Abstract

Methicillin-resistance in staphylococci results from expression of mecA, which occurs in a larger region of DNA (the mec region) lacking counterpart in susceptible cells. The mec region harbors in addition a highly polymorphic element, the dru (direct repeat unit) segment, which in an early S. aureus strain, BB270, was found to contain 10 imperfect 40 base-pair repeats. We have explored the utility of direct sequencing of dru segments for discriminating among strains of methicillin-resistant S. aureus (MRSA) and coagulase-negative staphylococci (MRCNS).

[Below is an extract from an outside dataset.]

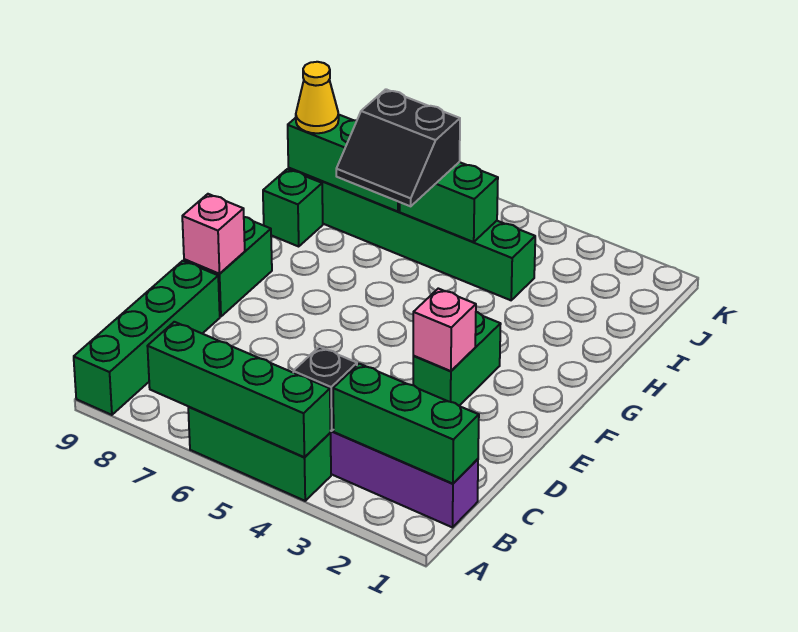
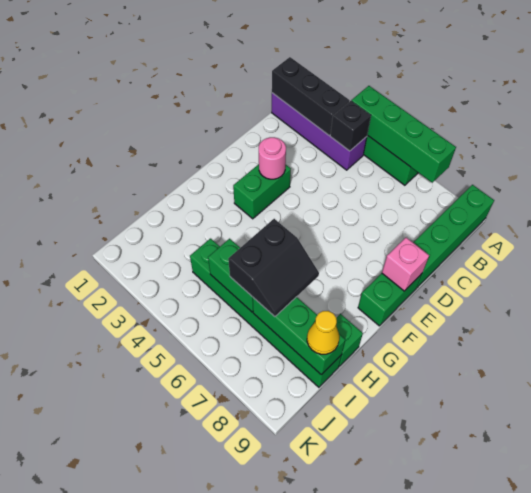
green brick B1:B3 level 2 -> black brick B1:B3 level 2
pink brick E3 level 2 -> pink round brick E3 level 2
black slope H6:I7 level 3 top I -> black slope H6:I7 level 3 top 6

We sequenced dru segments of 24 clinical isolates of MRSA, and 15 of MRCNS, and reexamined strain BB270. Six S. aureus and 2 S. epidermidis isolates were found to have deletions which removed all drus. The other strains were found to have multiple contiguous dru repeats of precisely 40 bp. Analysis of these strains plus dru segment sequence from 4 recent reports yielded 18 unique dru segment sequences (designated "dru types") differing in numbers of repeats and/or sequences of particular repeats. Dru typing was more discriminating than sequencing of non-mec region genes, including a repeat-containing segment (spa Xr) of the S. aureus protein A gene. Yet dru type was sufficiently stable to register epidemiological clusters. Dru sequencing is a useful tool for tracking methicillin-resistant lineages of S. aureus and CNS.